Professional photographer Andrew Yates from Boston, gets on the water to fly fish three or four times a year. So when one of his friends who happens to be a federal judge (probably the coolest federale or judge that you’ll happen to meet) rented a cabin near the Galletin River in Montana about a half hour south of Big Sky asked Andrew to come out for a few days of R&R, he was all over it like a lion on a llama.
“We fished the Firehole outside Yellowstone and also the Madison (which is a big river that had a lot of big fish),” said Yates. “There were four of us and it rained every day, with snow, so it was a bit arctic, but these guys are hardcore and we fished six hours or more every day.”
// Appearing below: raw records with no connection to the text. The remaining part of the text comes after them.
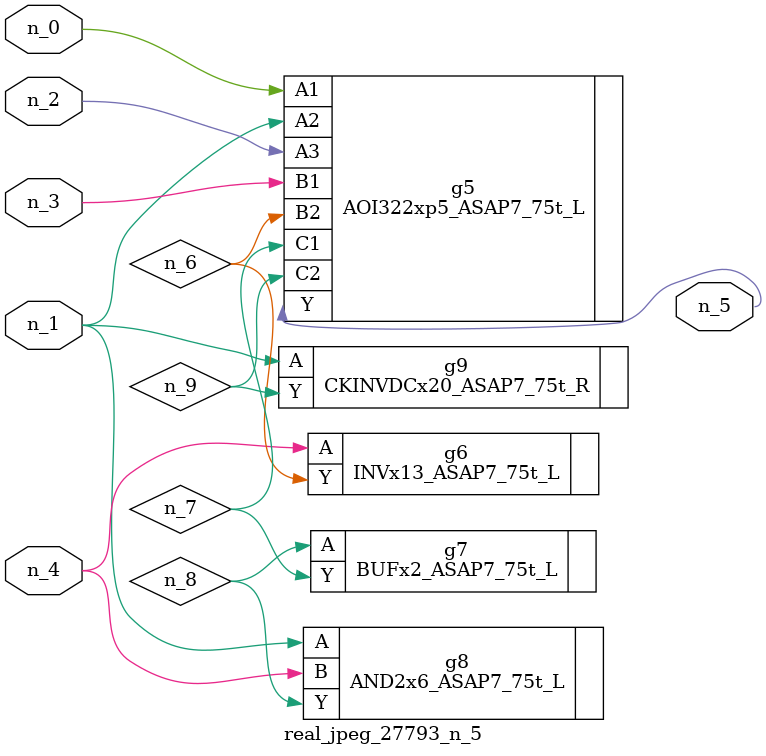
<source format=v>
module real_jpeg_27793_n_5 (n_4, n_0, n_1, n_2, n_3, n_5);

input n_4;
input n_0;
input n_1;
input n_2;
input n_3;

output n_5;

wire n_8;
wire n_6;
wire n_7;
wire n_9;

AOI322xp5_ASAP7_75t_L g5 ( 
.A1(n_0),
.A2(n_1),
.A3(n_2),
.B1(n_3),
.B2(n_6),
.C1(n_7),
.C2(n_9),
.Y(n_5)
);

AND2x6_ASAP7_75t_L g8 ( 
.A(n_1),
.B(n_4),
.Y(n_8)
);

CKINVDCx20_ASAP7_75t_R g9 ( 
.A(n_1),
.Y(n_9)
);

INVx13_ASAP7_75t_L g6 ( 
.A(n_4),
.Y(n_6)
);

BUFx2_ASAP7_75t_L g7 ( 
.A(n_8),
.Y(n_7)
);


endmodule
</source>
Yates has always owned polarized glasses, usually wearing them when biking or outside. But he’s never had a pair of Costas before. We sent him and his three fishing buddies Costa 580’s with copper lenses to try on the trout streams of Montana.
“One of the guys had a pair of Costas he’d owned for eight years and when he put on the 580 lenses he was just blow away by them. Everyone was. And we wore these things right up to dark every day,” said Yates.
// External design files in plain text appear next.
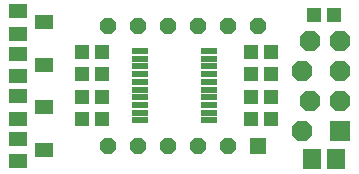
<source format=gts>
G75*
%MOIN*%
%OFA0B0*%
%FSLAX24Y24*%
%IPPOS*%
%LPD*%
%AMOC8*
5,1,8,0,0,1.08239X$1,22.5*
%
%ADD10R,0.0552X0.0552*%
%ADD11OC8,0.0552*%
%ADD12R,0.0474X0.0513*%
%ADD13R,0.0552X0.0198*%
%ADD14R,0.0631X0.0474*%
%ADD15OC8,0.0680*%
%ADD16R,0.0680X0.0680*%
%ADD17R,0.0592X0.0710*%
D10*
X009041Y001391D03*
D11*
X008041Y001391D03*
X007041Y001391D03*
X006041Y001391D03*
X005041Y001391D03*
X004041Y001391D03*
X004041Y005391D03*
X005041Y005391D03*
X006041Y005391D03*
X007041Y005391D03*
X008041Y005391D03*
X009041Y005391D03*
D12*
X008800Y004510D03*
X009470Y004510D03*
X009470Y003760D03*
X008800Y003760D03*
X008800Y003010D03*
X009470Y003010D03*
X009470Y002260D03*
X008800Y002260D03*
X003845Y002260D03*
X003175Y002260D03*
X003175Y003010D03*
X003845Y003010D03*
X003845Y003760D03*
X003175Y003760D03*
X003175Y004510D03*
X003845Y004510D03*
X010900Y005735D03*
X011570Y005735D03*
D13*
X007402Y004537D03*
X007402Y004281D03*
X007402Y004025D03*
X007402Y003769D03*
X007402Y003513D03*
X007402Y003257D03*
X007402Y003001D03*
X007402Y002745D03*
X007402Y002489D03*
X007402Y002233D03*
X005118Y002233D03*
X005118Y002489D03*
X005118Y002745D03*
X005118Y003001D03*
X005118Y003257D03*
X005118Y003513D03*
X005118Y003769D03*
X005118Y004025D03*
X005118Y004281D03*
X005118Y004537D03*
D14*
X001040Y000876D03*
X001906Y001250D03*
X001040Y001624D03*
X001040Y002291D03*
X001906Y002665D03*
X001040Y003039D03*
X001040Y003706D03*
X001906Y004080D03*
X001040Y004454D03*
X001040Y005124D03*
X001906Y005498D03*
X001040Y005872D03*
D15*
X010510Y003885D03*
X011760Y003885D03*
X011760Y002885D03*
X010760Y002885D03*
X010510Y001885D03*
X010760Y004885D03*
X011760Y004885D03*
D16*
X011760Y001885D03*
D17*
X011629Y000935D03*
X010841Y000935D03*
M02*

</source>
The four road tripped around Yellowstone, ripping lips and doing their best not to slip with a serious case of numb foot. They released rainbows to 20 inches under the gloom and doom of approaching weather.
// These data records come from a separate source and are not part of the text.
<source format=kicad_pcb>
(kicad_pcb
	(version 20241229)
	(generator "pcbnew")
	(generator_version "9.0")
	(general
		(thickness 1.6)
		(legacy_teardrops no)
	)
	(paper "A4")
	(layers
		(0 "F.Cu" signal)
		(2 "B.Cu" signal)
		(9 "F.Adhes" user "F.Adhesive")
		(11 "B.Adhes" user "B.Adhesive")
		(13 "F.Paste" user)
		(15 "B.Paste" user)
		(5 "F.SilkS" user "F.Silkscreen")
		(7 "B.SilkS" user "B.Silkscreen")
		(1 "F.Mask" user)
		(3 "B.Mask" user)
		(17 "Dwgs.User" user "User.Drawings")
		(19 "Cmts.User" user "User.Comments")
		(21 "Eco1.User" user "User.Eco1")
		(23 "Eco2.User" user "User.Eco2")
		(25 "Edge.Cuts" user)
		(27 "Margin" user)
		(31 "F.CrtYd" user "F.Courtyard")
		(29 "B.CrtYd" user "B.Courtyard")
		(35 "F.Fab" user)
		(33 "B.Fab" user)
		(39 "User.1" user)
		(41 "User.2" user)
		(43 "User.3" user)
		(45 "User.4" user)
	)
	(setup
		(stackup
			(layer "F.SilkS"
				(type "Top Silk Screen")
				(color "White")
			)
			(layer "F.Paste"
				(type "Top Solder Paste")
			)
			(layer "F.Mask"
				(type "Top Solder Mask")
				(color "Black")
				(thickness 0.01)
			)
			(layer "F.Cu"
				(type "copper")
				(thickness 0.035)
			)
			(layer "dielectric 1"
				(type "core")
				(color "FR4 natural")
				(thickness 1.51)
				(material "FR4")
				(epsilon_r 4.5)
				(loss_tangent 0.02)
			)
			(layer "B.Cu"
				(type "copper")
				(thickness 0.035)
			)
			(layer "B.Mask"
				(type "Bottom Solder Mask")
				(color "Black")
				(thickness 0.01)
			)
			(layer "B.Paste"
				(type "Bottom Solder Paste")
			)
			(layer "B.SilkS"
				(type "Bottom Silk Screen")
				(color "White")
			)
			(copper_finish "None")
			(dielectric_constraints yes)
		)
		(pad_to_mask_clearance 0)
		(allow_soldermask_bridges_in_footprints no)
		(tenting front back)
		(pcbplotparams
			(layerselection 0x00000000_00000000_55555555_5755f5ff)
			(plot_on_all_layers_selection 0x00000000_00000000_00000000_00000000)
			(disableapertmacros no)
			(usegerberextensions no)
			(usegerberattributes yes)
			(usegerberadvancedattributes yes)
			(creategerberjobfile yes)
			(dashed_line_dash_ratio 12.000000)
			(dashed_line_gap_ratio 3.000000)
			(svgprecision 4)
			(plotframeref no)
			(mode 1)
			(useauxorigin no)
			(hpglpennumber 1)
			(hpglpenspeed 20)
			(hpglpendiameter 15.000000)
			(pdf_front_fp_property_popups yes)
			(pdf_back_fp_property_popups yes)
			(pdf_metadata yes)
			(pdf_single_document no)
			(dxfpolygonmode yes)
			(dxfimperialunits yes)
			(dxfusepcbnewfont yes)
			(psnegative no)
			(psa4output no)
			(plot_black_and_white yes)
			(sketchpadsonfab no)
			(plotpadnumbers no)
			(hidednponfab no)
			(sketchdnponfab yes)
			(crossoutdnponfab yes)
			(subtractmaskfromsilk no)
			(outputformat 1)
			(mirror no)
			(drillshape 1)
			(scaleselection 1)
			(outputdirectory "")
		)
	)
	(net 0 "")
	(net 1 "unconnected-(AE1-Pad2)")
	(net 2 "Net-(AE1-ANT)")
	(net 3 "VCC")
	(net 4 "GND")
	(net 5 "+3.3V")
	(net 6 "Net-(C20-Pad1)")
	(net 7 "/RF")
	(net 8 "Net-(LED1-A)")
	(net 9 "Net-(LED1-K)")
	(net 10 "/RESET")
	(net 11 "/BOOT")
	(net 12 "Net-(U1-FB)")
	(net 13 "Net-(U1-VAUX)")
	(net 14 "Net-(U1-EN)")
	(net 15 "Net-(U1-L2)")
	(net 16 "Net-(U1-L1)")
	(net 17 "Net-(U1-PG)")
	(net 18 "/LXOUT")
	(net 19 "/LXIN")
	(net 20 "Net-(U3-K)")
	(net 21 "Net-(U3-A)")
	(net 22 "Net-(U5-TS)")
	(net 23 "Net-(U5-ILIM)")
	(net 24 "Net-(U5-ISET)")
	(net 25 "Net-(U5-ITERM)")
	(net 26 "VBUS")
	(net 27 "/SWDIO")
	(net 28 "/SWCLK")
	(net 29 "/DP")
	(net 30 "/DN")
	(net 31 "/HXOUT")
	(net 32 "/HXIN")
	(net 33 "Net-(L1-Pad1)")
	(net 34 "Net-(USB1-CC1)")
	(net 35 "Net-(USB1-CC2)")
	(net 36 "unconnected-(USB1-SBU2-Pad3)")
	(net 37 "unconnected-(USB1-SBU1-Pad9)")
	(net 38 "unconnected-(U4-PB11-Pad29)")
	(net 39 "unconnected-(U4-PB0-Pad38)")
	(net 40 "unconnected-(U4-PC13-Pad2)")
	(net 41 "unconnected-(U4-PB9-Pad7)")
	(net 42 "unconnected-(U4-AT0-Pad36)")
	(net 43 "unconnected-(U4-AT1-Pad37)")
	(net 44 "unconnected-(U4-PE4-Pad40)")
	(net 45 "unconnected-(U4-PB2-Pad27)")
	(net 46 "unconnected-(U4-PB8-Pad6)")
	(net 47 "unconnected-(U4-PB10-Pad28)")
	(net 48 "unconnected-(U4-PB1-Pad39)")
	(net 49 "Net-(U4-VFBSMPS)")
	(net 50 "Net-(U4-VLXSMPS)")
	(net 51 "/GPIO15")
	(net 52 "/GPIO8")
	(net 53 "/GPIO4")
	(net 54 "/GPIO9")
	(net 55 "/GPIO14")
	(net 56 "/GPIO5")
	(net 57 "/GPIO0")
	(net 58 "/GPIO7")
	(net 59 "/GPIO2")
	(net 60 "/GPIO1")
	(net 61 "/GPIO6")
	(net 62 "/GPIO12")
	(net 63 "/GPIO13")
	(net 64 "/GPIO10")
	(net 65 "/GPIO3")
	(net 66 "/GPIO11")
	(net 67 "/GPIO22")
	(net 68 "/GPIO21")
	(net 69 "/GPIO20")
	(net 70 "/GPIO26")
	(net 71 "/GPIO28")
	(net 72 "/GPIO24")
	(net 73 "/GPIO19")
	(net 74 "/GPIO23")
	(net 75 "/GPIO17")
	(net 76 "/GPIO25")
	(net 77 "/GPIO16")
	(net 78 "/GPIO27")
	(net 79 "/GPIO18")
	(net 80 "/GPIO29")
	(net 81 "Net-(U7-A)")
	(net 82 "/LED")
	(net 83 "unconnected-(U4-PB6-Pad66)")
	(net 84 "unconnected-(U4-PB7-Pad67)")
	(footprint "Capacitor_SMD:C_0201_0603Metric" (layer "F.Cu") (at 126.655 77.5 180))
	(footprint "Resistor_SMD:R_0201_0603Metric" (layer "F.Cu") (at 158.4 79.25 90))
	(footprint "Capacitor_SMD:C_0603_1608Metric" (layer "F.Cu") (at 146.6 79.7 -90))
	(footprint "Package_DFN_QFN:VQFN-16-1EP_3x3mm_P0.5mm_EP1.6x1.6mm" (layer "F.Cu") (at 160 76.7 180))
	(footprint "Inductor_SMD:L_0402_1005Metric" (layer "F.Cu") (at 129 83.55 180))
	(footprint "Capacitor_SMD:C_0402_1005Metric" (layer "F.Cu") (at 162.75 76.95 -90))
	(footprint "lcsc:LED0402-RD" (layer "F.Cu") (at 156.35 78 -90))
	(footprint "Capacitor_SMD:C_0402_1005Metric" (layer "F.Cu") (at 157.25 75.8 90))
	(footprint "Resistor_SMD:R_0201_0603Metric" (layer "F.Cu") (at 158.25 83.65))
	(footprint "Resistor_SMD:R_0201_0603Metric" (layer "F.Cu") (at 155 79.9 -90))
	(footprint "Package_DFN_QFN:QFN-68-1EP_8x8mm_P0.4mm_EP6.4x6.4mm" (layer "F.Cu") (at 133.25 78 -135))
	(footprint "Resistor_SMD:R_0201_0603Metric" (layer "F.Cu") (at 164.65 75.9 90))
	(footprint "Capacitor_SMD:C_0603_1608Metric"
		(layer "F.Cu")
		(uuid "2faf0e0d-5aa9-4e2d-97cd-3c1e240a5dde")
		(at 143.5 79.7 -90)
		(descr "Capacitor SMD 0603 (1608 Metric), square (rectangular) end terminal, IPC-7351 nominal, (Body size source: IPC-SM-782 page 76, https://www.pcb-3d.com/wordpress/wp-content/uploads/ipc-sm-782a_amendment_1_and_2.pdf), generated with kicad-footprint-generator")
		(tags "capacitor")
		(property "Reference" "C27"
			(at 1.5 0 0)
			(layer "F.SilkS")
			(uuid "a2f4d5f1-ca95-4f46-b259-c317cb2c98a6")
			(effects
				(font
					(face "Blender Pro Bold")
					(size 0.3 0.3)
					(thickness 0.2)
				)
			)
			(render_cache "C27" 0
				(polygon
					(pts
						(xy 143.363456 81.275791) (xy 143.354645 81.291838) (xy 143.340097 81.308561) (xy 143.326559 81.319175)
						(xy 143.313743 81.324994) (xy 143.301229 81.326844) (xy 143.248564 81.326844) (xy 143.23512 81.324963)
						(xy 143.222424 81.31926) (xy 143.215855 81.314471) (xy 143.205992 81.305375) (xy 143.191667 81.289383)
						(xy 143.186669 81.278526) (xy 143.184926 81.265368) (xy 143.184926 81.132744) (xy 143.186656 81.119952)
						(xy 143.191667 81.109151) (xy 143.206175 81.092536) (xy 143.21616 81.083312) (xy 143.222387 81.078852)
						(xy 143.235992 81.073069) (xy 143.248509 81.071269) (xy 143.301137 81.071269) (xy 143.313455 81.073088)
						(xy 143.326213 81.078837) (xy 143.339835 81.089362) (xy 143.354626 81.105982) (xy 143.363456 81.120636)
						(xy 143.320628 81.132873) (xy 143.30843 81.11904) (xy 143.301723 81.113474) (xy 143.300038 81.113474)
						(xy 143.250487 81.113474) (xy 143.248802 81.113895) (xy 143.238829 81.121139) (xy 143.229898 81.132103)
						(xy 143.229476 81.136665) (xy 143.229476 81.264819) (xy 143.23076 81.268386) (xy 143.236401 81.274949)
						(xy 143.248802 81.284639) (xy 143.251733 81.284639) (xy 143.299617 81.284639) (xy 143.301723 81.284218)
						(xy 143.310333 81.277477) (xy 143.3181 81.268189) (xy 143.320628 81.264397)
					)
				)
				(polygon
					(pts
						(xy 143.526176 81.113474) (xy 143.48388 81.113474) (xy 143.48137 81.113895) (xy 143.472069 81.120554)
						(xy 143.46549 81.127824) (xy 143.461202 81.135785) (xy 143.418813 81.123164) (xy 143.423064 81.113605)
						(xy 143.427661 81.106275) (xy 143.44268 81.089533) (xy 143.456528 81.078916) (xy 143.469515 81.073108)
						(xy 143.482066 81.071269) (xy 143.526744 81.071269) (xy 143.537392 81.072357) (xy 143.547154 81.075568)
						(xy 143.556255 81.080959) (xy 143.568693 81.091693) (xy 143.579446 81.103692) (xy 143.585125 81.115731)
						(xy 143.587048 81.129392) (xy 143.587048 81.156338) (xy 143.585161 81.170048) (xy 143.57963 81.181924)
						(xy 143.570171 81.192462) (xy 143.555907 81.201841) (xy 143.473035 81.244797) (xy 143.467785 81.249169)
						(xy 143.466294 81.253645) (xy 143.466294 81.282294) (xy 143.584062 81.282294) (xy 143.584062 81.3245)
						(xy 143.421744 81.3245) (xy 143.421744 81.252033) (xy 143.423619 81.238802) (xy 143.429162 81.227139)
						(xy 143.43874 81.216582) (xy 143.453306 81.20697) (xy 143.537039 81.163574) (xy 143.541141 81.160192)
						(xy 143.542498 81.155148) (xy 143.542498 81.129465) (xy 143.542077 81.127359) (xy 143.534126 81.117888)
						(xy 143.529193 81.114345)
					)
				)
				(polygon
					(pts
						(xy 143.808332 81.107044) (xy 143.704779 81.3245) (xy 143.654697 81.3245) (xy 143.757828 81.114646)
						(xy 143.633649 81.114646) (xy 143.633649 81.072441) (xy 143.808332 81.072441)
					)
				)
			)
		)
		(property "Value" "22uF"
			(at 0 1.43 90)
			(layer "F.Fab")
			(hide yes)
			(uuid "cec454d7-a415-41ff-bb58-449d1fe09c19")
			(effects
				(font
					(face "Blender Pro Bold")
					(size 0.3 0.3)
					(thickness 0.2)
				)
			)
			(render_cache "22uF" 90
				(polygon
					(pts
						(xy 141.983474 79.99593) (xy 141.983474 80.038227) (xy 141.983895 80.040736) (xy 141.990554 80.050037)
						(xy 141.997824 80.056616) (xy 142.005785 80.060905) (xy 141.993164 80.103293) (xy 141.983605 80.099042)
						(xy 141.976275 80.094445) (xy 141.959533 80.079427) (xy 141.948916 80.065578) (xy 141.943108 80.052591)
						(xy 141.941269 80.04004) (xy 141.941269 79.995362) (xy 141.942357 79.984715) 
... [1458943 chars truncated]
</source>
“Everyone caught one or two big trout every day,” said Yates. “We fished a combination of dry flies and droppers, then went to nymphs with a strike indicator.”
Fishing was good, but it wasn’t epic until everyone put their girdles on. With a Girdle Bug on top and a green flash nymph on the bottom, the visitors started pasting the home team. While everyone likes a nymph now and then, it was the girdle that was consistently getting lunched.
They fished the Gallatin river for two days then switched over to the Madison for an opportunity at some big water. In both rivers it was the guys soaking their girdles that ruled.
“We had this nice little stretch on the Galletin with two or three beaver dams that helped limit the flow,” said Yates. The weather was going to crap, the light was horrible but with the 580s you could see deep into the water and spot fish. Some of the guys caught fish in the 20 inch range.”
The swift waters of the Madison River weren’t going to let these guys off without some put and take, as every member of the group took at least one dunking, with Yates going under with one of his cameras. That’s the price of fishing Montana in October: rain, snow and a frigid clown dunk tank. In other words, just another day of seeing what’s out there.